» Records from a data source
################
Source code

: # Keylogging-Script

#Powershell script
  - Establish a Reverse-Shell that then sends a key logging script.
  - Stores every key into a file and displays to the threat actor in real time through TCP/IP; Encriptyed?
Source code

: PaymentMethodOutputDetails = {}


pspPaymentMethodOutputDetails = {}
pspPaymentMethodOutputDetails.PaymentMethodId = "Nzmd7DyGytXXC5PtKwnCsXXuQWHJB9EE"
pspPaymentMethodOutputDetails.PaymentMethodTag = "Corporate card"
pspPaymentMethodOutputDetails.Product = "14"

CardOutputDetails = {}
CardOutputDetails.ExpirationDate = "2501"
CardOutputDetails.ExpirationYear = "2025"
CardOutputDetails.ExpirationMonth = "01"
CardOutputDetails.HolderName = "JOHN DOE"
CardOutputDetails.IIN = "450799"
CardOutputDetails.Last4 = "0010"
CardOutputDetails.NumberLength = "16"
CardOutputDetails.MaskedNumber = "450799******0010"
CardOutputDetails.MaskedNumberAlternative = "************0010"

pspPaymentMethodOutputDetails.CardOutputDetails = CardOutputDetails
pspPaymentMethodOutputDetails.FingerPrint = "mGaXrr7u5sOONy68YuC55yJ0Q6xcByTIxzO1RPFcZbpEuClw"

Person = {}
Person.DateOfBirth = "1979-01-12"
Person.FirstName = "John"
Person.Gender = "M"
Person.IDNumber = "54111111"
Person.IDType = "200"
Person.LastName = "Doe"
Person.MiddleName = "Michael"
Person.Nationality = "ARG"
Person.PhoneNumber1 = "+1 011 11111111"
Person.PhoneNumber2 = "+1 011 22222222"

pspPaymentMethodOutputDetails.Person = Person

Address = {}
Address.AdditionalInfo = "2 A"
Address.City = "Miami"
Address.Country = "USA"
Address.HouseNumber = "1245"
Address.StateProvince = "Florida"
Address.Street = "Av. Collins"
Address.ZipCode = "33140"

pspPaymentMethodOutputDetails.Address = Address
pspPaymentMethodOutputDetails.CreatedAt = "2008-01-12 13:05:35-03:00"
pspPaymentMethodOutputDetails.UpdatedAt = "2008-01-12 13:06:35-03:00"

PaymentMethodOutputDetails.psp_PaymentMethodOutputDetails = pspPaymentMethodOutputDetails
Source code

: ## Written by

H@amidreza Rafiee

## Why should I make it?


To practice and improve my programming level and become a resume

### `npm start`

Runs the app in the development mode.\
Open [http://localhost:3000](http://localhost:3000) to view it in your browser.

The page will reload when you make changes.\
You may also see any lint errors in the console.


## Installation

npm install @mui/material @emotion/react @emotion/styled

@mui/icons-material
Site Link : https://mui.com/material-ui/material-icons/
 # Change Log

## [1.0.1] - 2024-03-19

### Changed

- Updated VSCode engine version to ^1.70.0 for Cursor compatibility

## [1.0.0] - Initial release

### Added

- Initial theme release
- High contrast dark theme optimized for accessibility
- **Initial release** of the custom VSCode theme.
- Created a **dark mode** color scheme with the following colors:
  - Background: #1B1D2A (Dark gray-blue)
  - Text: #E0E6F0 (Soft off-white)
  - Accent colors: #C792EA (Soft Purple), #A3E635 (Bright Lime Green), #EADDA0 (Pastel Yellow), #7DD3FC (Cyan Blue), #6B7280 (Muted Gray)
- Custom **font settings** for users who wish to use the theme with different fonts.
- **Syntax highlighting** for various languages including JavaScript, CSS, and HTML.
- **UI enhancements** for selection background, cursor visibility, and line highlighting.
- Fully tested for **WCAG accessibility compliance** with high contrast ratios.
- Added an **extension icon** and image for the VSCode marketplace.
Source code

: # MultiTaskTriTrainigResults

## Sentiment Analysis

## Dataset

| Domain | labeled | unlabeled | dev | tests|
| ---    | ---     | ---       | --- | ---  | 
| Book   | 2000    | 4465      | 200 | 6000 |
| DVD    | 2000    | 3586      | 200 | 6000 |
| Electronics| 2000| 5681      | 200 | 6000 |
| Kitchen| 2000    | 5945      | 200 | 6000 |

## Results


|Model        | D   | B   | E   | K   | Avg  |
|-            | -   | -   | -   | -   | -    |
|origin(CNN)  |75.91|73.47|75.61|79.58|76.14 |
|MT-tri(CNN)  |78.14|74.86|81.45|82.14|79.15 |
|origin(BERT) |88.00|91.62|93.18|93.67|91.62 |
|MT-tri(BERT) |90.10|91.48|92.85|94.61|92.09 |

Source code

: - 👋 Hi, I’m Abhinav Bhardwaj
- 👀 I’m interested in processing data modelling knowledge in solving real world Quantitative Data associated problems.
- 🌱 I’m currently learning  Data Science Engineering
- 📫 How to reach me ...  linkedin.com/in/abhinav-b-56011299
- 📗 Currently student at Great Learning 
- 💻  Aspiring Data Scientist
################
Repeat each of the records exactly as written.

Source code

: # Keylogging-Script

#Powershell script
  - Establish a Reverse-Shell that then sends a key logging script.
  - Stores every key into a file and displays to the threat actor in real time through TCP/IP; Encriptyed?
Source code

: PaymentMethodOutputDetails = {}


pspPaymentMethodOutputDetails = {}
pspPaymentMethodOutputDetails.PaymentMethodId = "Nzmd7DyGytXXC5PtKwnCsXXuQWHJB9EE"
pspPaymentMethodOutputDetails.PaymentMethodTag = "Corporate card"
pspPaymentMethodOutputDetails.Product = "14"

CardOutputDetails = {}
CardOutputDetails.ExpirationDate = "2501"
CardOutputDetails.ExpirationYear = "2025"
CardOutputDetails.ExpirationMonth = "01"
CardOutputDetails.HolderName = "JOHN DOE"
CardOutputDetails.IIN = "450799"
CardOutputDetails.Last4 = "0010"
CardOutputDetails.NumberLength = "16"
CardOutputDetails.MaskedNumber = "450799******0010"
CardOutputDetails.MaskedNumberAlternative = "************0010"

pspPaymentMethodOutputDetails.CardOutputDetails = CardOutputDetails
pspPaymentMethodOutputDetails.FingerPrint = "mGaXrr7u5sOONy68YuC55yJ0Q6xcByTIxzO1RPFcZbpEuClw"

Person = {}
Person.DateOfBirth = "1979-01-12"
Person.FirstName = "John"
Person.Gender = "M"
Person.IDNumber = "54111111"
Person.IDType = "200"
Person.LastName = "Doe"
Person.MiddleName = "Michael"
Person.Nationality = "ARG"
Person.PhoneNumber1 = "+1 011 11111111"
Person.PhoneNumber2 = "+1 011 22222222"

pspPaymentMethodOutputDetails.Person = Person

Address = {}
Address.AdditionalInfo = "2 A"
Address.City = "Miami"
Address.Country = "USA"
Address.HouseNumber = "1245"
Address.StateProvince = "Florida"
Address.Street = "Av. Collins"
Address.ZipCode = "33140"

pspPaymentMethodOutputDetails.Address = Address
pspPaymentMethodOutputDetails.CreatedAt = "2008-01-12 13:05:35-03:00"
pspPaymentMethodOutputDetails.UpdatedAt = "2008-01-12 13:06:35-03:00"

PaymentMethodOutputDetails.psp_PaymentMethodOutputDetails = pspPaymentMethodOutputDetails
Source code

: ## Written by

H@amidreza Rafiee

## Why should I make it?


To practice and improve my programming level and become a resume

### `npm start`

Runs the app in the development mode.\
Open [http://localhost:3000](http://localhost:3000) to view it in your browser.

The page will reload when you make changes.\
You may also see any lint errors in the console.


## Installation

npm install @mui/material @emotion/react @emotion/styled

@mui/icons-material
Site Link : https://mui.com/material-ui/material-icons/
 # Change Log

## [1.0.1] - 2024-03-19

### Changed

- Updated VSCode engine version to ^1.70.0 for Cursor compatibility

## [1.0.0] - Initial release

### Added

- Initial theme release
- High contrast dark theme optimized for accessibility
- **Initial release** of the custom VSCode theme.
- Created a **dark mode** color scheme with the following colors:
  - Background: #1B1D2A (Dark gray-blue)
  - Text: #E0E6F0 (Soft off-white)
  - Accent colors: #C792EA (Soft Purple), #A3E635 (Bright Lime Green), #EADDA0 (Pastel Yellow), #7DD3FC (Cyan Blue), #6B7280 (Muted Gray)
- Custom **font settings** for users who wish to use the theme with different fonts.
- **Syntax highlighting** for various languages including JavaScript, CSS, and HTML.
- **UI enhancements** for selection background, cursor visibility, and line highlighting.
- Fully tested for **WCAG accessibility compliance** with high contrast ratios.
- Added an **extension icon** and image for the VSCode marketplace.
Source code

: # MultiTaskTriTrainigResults

## Sentiment Analysis

## Dataset

| Domain | labeled | unlabeled | dev | tests|
| ---    | ---     | ---       | --- | ---  | 
| Book   | 2000    | 4465      | 200 | 6000 |
| DVD    | 2000    | 3586      | 200 | 6000 |
| Electronics| 2000| 5681      | 200 | 6000 |
| Kitchen| 2000    | 5945      | 200 | 6000 |

## Results


|Model        | D   | B   | E   | K   | Avg  |
|-            | -   | -   | -   | -   | -    |
|origin(CNN)  |75.91|73.47|75.61|79.58|76.14 |
|MT-tri(CNN)  |78.14|74.86|81.45|82.14|79.15 |
|origin(BERT) |88.00|91.62|93.18|93.67|91.62 |
|MT-tri(BERT) |90.10|91.48|92.85|94.61|92.09 |

Source code

: - 👋 Hi, I’m Abhinav Bhardwaj
- 👀 I’m interested in processing data modelling knowledge in solving real world Quantitative Data associated problems.
- 🌱 I’m currently learning  Data Science Engineering
- 📫 How to reach me ...  linkedin.com/in/abhinav-b-56011299
- 📗 Currently student at Great Learning 
- 💻  Aspiring Data Scientist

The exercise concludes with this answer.